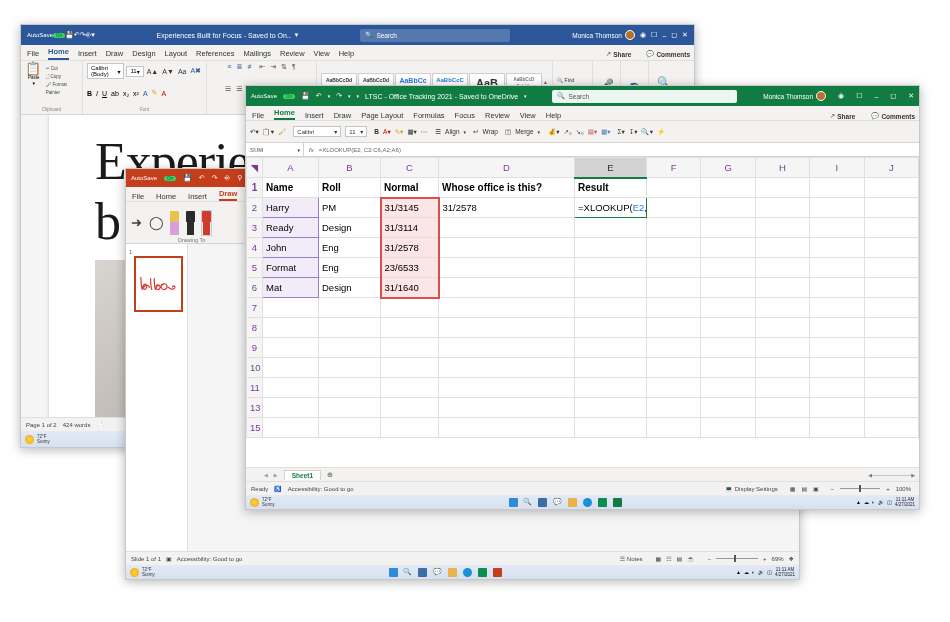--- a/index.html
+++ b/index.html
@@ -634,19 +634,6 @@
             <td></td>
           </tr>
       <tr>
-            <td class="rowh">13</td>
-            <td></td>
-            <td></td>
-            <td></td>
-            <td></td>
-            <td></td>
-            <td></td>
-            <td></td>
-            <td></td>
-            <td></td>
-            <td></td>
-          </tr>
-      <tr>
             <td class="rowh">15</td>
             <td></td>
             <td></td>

....

Reproduce every line of the material above, but drop the pictures.

■ Answer for the task ■
--- a/index.html
+++ b/index.html
@@ -634,19 +634,6 @@
             <td></td>
           </tr>
       <tr>
-            <td class="rowh">13</td>
-            <td></td>
-            <td></td>
-            <td></td>
-            <td></td>
-            <td></td>
-            <td></td>
-            <td></td>
-            <td></td>
-            <td></td>
-            <td></td>
-          </tr>
-      <tr>
             <td class="rowh">15</td>
             <td></td>
             <td></td>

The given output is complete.